No other community matches the rates of Marin, but a couple of studies of similar communities suggest that the lifestyle choices of the affluent may be a contributing factor.

A study done in Newton, Mass., for example, pointed to the higher use of pesticides in affluent homes, saying these finding are "intriguing because components of many pesticides contain endocrine-disrupting compounds." Exposure to those compounds may increase the risk of cancer.

Seeking Answers

The community activist group in Marin, meanwhile, is trying to raise funding for more scientific studies that might solve the mystery.

"I think it's the possibility of being able to prevent breast cancer is really what makes us get up early and go to bed late," Barlow said.

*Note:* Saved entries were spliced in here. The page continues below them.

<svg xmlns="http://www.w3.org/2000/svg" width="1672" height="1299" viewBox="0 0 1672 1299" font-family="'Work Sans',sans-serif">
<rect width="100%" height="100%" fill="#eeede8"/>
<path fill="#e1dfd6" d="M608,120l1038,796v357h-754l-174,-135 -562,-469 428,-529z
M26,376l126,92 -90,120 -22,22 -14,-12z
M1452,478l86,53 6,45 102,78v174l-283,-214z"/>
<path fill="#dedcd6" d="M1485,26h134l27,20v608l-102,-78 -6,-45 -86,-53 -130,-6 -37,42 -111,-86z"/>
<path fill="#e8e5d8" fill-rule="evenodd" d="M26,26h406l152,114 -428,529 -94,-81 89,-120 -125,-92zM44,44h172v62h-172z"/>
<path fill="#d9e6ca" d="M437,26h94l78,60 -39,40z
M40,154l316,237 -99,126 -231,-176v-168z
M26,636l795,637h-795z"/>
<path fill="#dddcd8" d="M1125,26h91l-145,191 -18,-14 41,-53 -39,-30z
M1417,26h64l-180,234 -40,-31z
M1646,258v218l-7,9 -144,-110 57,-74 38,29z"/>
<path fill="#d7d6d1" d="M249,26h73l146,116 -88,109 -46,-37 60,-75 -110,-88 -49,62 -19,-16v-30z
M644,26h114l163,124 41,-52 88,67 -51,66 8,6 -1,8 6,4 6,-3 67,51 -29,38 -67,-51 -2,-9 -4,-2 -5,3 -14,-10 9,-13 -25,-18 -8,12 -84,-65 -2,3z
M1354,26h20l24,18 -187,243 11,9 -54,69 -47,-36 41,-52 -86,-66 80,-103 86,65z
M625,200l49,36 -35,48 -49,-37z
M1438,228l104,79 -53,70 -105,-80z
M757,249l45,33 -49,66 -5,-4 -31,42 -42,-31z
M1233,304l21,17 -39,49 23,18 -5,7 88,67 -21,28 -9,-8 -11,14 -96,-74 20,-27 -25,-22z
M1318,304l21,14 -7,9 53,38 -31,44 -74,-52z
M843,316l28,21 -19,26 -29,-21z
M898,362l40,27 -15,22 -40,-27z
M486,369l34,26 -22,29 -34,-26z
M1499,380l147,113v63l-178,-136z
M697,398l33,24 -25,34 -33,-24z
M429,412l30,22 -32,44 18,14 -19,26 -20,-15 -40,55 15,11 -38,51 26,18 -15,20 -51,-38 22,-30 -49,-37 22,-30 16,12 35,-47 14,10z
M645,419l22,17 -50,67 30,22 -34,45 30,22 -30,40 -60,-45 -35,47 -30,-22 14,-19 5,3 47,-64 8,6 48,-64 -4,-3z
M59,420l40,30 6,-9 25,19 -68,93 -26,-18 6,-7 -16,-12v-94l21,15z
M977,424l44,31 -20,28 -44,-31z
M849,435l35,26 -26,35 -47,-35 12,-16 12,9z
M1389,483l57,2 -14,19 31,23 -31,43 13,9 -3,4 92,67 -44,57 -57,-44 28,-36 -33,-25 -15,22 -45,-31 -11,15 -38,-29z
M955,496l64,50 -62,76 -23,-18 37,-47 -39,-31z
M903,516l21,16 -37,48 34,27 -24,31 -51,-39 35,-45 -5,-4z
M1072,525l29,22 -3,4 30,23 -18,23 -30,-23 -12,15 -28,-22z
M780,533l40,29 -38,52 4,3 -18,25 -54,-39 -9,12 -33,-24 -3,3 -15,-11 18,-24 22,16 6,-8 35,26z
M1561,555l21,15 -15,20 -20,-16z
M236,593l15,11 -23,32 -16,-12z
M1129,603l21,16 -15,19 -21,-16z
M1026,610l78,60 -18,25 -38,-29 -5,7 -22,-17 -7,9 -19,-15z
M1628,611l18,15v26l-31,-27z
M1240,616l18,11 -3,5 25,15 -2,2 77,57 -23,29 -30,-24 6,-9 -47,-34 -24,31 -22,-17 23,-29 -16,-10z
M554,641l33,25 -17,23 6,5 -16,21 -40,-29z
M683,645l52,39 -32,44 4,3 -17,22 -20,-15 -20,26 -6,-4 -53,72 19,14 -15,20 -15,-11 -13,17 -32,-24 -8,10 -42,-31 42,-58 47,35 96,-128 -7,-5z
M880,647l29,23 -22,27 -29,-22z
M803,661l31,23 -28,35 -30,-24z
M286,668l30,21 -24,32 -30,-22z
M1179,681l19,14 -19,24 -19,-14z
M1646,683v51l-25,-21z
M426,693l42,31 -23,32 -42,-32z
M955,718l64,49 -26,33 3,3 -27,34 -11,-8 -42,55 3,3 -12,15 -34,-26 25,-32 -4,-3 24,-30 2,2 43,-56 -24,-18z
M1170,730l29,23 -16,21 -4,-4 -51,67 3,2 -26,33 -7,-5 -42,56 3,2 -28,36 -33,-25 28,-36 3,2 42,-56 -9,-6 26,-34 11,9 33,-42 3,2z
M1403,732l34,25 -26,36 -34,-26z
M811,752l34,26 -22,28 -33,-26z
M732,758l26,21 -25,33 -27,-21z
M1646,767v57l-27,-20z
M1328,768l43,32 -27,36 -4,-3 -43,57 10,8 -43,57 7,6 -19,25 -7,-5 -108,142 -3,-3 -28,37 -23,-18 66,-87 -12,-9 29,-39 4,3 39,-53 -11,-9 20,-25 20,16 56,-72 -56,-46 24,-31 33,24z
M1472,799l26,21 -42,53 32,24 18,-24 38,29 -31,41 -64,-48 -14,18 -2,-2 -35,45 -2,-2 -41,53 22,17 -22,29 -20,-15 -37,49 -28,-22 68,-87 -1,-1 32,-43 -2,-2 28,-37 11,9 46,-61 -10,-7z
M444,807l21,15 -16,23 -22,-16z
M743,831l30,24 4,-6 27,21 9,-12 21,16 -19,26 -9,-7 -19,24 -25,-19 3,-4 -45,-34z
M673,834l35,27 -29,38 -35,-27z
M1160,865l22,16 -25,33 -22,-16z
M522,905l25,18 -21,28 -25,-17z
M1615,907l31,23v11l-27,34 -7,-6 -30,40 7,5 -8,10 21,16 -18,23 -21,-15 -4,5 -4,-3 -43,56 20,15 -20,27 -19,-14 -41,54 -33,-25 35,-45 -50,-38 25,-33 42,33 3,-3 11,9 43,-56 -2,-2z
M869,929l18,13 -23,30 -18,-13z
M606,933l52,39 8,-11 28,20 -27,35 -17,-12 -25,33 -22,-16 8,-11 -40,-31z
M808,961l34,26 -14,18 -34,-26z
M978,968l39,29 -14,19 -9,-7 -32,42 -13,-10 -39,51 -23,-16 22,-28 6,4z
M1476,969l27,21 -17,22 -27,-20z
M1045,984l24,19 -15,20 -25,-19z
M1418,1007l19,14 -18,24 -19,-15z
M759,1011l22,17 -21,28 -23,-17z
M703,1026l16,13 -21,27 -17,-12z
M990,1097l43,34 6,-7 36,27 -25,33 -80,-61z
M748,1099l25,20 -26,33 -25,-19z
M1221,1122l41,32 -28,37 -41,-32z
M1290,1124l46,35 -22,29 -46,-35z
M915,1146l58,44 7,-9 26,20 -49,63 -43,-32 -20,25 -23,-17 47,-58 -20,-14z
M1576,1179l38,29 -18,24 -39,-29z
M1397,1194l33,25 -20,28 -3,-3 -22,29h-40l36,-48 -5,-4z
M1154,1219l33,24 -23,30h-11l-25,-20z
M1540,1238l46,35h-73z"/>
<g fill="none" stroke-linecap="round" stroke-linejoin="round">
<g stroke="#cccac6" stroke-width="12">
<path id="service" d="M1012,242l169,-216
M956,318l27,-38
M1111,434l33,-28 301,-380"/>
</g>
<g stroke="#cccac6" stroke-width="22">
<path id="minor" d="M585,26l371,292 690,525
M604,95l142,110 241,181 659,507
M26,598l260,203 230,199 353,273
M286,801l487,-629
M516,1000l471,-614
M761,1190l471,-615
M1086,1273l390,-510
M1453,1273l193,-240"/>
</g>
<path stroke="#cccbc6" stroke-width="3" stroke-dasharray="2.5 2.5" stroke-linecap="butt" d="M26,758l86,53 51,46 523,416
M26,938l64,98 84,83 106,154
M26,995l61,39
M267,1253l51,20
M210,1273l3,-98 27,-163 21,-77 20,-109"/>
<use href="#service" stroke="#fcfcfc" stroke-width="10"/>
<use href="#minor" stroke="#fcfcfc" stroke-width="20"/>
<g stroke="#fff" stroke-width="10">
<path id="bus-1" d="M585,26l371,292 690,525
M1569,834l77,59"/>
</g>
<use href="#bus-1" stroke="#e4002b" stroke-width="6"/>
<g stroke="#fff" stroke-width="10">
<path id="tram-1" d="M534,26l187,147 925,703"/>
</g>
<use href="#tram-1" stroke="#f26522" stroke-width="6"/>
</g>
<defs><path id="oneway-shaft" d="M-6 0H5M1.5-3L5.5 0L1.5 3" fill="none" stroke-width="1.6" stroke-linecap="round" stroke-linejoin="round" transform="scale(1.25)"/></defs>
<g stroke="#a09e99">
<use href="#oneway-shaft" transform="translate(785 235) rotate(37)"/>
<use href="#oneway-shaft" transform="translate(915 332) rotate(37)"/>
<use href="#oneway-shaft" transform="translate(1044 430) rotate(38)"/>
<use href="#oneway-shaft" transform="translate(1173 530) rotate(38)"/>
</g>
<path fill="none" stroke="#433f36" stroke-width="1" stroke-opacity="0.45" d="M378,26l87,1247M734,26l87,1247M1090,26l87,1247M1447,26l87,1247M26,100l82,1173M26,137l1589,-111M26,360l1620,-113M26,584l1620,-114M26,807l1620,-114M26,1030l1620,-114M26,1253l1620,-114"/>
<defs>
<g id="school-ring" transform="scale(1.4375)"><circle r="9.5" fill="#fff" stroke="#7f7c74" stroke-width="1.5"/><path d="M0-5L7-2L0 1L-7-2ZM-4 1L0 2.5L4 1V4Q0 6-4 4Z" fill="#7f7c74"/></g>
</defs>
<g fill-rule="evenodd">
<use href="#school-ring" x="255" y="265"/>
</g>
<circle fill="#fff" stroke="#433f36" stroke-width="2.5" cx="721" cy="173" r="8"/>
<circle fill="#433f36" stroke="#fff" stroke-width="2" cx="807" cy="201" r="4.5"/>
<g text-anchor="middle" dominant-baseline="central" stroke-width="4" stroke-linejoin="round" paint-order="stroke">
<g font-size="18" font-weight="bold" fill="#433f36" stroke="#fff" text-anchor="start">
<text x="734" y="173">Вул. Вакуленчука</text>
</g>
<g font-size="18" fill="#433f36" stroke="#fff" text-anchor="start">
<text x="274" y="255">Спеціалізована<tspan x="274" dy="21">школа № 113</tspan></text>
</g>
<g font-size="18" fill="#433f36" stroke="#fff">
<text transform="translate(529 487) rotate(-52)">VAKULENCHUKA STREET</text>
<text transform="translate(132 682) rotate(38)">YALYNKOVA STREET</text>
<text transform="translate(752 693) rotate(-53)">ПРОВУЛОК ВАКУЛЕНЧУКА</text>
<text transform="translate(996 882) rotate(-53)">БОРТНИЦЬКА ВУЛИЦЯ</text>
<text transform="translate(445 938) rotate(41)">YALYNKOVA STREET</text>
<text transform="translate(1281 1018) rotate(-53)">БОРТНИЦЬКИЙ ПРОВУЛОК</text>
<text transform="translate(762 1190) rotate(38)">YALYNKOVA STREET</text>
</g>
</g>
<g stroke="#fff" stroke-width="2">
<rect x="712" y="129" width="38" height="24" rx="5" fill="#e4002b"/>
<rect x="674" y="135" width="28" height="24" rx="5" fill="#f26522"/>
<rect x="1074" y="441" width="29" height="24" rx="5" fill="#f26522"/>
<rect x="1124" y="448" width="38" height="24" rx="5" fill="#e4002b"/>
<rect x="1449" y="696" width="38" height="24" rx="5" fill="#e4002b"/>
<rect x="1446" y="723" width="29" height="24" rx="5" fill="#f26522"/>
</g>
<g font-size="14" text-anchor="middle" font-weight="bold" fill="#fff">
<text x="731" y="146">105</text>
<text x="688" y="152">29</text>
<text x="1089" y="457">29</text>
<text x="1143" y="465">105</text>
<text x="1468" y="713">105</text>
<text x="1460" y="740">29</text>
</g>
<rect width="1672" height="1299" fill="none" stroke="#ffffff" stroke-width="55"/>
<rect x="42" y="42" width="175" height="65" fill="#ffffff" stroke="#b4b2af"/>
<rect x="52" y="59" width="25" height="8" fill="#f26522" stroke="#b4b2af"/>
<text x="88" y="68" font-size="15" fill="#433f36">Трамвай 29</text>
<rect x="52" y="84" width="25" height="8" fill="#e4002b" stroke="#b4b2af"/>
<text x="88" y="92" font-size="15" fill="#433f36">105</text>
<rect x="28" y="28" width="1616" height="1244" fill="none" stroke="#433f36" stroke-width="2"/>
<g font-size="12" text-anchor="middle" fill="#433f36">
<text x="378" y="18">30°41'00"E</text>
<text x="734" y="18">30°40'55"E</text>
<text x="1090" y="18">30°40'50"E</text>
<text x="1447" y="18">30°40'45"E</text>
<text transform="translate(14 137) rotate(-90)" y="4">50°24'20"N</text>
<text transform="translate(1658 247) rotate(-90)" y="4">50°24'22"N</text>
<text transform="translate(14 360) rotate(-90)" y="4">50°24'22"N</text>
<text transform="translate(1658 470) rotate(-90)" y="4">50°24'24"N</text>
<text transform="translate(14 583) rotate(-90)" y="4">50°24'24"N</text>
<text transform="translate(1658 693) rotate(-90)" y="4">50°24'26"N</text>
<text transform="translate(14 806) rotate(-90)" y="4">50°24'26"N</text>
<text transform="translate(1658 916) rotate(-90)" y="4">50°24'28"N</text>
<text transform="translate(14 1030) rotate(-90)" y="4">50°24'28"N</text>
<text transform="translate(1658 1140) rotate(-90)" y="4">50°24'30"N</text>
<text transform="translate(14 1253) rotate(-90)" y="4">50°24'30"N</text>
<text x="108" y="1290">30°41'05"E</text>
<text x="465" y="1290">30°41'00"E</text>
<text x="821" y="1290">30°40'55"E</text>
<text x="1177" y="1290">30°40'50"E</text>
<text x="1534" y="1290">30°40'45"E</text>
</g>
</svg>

The answer can't come too soon for women like Chadlick. She is recovering from her breast cancer, but she's already taken some preventive measures of her own.

"A lot of us are trying to reduce the stress in our lives," she said, "even though there is no proof" stress is a factor.

Barbara Niehe, who has lived in Marin for 25 years, is battling another round of cancer. Prevention is moot for her, but she would still like some answers.

"I think I had my eyes and ears closed for some many years because it wouldn't happen to me, it couldn't happen to me," Niehe said. "And I was healthy. I was an outdoor person. I hiked five miles a day. I didn't smoke. I drank a little. So I wasn't concerned."

Now, thanks to the efforts of the Marin Breast Cancer Watch, the whole community is concerned.

"I just can't help but wonder if this is, you know, the canary in the gold mine," Clarke said. "And this could be happening in smaller communities that are, you know, swallowed up in big counties and we'll never be able to do good cancer surveillance on a yearly basis there … the way we can in Marin."